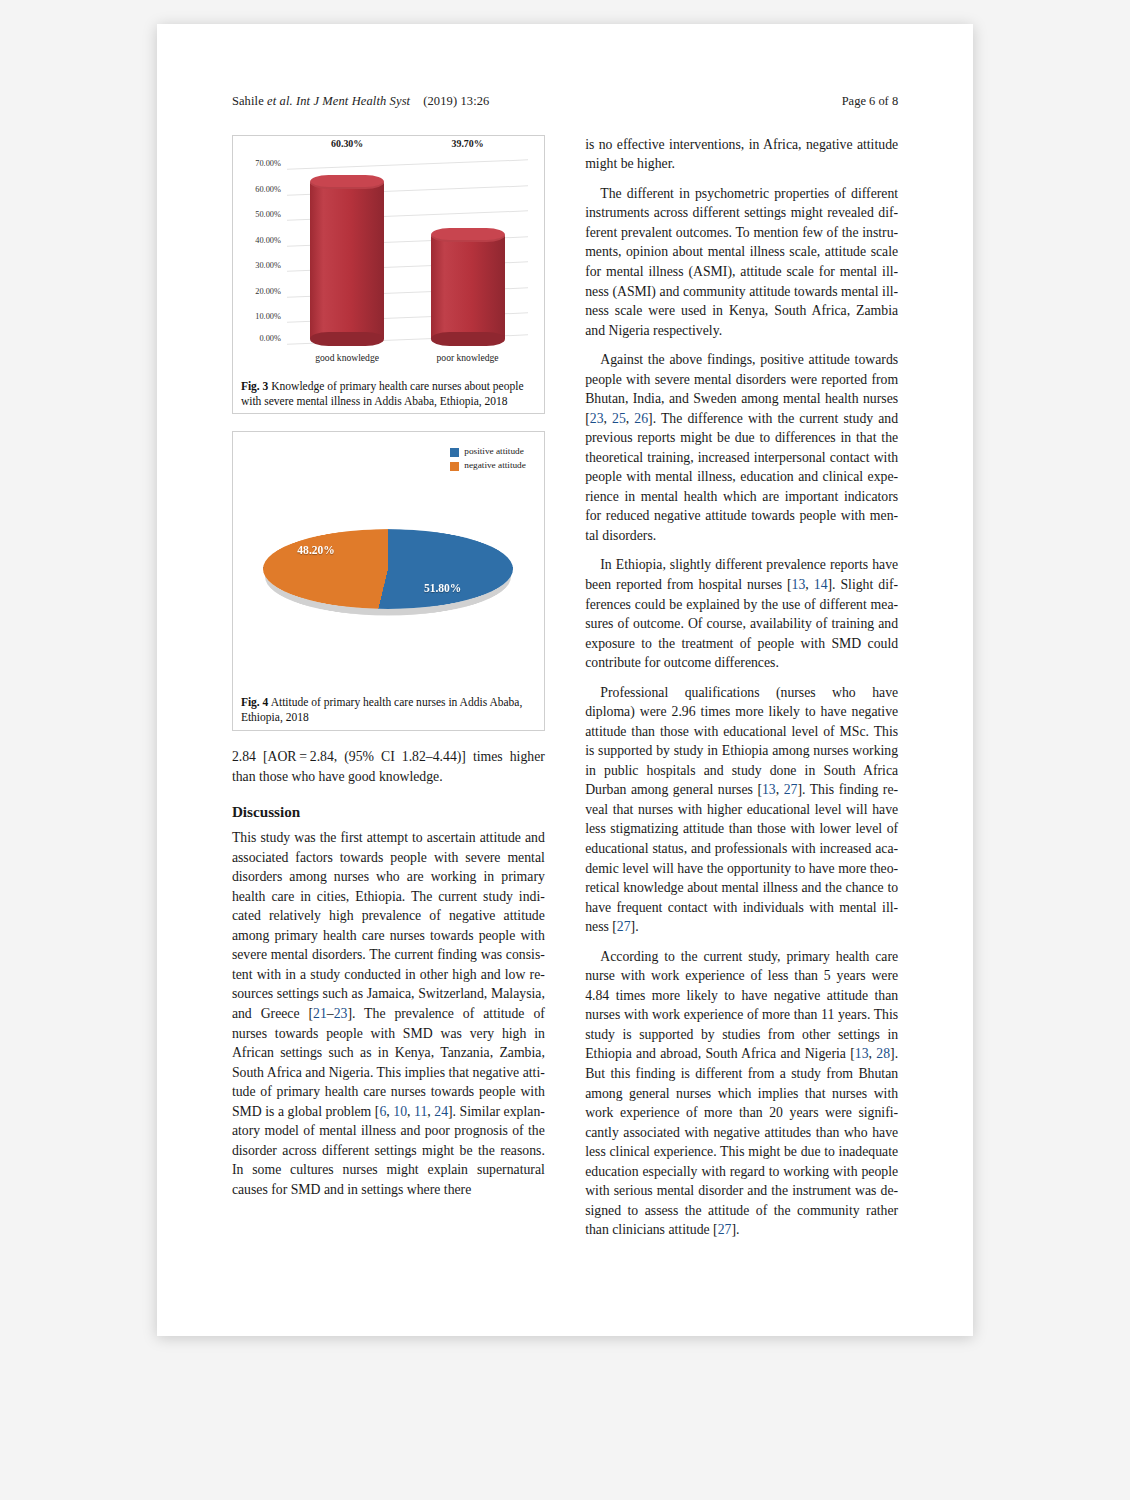Sahile et al. Int J Ment Health Syst (2019) 13:26
Page 6 of 8
70.00% 60.00% 50.00% 40.00% 30.00% 20.00% 10.00% 0.00%
60.30%
39.70%
good knowledge poor knowledge
Fig. 3 Knowledge of primary health care nurses about people with severe mental illness in Addis Ababa, Ethiopia, 2018
positive attitude
negative attitude
51.80%
48.20%
Fig. 4 Attitude of primary health care nurses in Addis Ababa, Ethiopia, 2018
2.84 [AOR = 2.84, (95% CI 1.82–4.44)] times higher than those who have good knowledge.
Discussion
This study was the first attempt to ascertain attitude and associated factors towards people with severe mental disorders among nurses who are working in primary health care in cities, Ethiopia. The current study indicated relatively high prevalence of negative attitude among primary health care nurses towards people with severe mental disorders. The current finding was consistent with in a study conducted in other high and low resources settings such as Jamaica, Switzerland, Malaysia, and Greece [21–23]. The prevalence of attitude of nurses towards people with SMD was very high in African settings such as in Kenya, Tanzania, Zambia, South Africa and Nigeria. This implies that negative attitude of primary health care nurses towards people with SMD is a global problem [6, 10, 11, 24]. Similar explanatory model of mental illness and poor prognosis of the disorder across different settings might be the reasons. In some cultures nurses might explain supernatural causes for SMD and in settings where there
is no effective interventions, in Africa, negative attitude might be higher.
The different in psychometric properties of different instruments across different settings might revealed different prevalent outcomes. To mention few of the instruments, opinion about mental illness scale, attitude scale for mental illness (ASMI), attitude scale for mental illness (ASMI) and community attitude towards mental illness scale were used in Kenya, South Africa, Zambia and Nigeria respectively.
Against the above findings, positive attitude towards people with severe mental disorders were reported from Bhutan, India, and Sweden among mental health nurses [23, 25, 26]. The difference with the current study and previous reports might be due to differences in that the theoretical training, increased interpersonal contact with people with mental illness, education and clinical experience in mental health which are important indicators for reduced negative attitude towards people with mental disorders.
In Ethiopia, slightly different prevalence reports have been reported from hospital nurses [13, 14]. Slight differences could be explained by the use of different measures of outcome. Of course, availability of training and exposure to the treatment of people with SMD could contribute for outcome differences.
Professional qualifications (nurses who have diploma) were 2.96 times more likely to have negative attitude than those with educational level of MSc. This is supported by study in Ethiopia among nurses working in public hospitals and study done in South Africa Durban among general nurses [13, 27]. This finding reveal that nurses with higher educational level will have less stigmatizing attitude than those with lower level of educational status, and professionals with increased academic level will have the opportunity to have more theoretical knowledge about mental illness and the chance to have frequent contact with individuals with mental illness [27].
According to the current study, primary health care nurse with work experience of less than 5 years were 4.84 times more likely to have negative attitude than nurses with work experience of more than 11 years. This study is supported by studies from other settings in Ethiopia and abroad, South Africa and Nigeria [13, 28]. But this finding is different from a study from Bhutan among general nurses which implies that nurses with work experience of more than 20 years were significantly associated with negative attitudes than who have less clinical experience. This might be due to inadequate education especially with regard to working with people with serious mental disorder and the instrument was designed to assess the attitude of the community rather than clinicians attitude [27].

ACTIVITY:
Copy out, from the data above, every line holding the word "Addis".

FINISHED EXERCISE:
Fig. 3 Knowledge of primary health care nurses about people with severe mental illness in Addis Ababa, Ethiopia, 2018
Fig. 4 Attitude of primary health care nurses in Addis Ababa, Ethiopia, 2018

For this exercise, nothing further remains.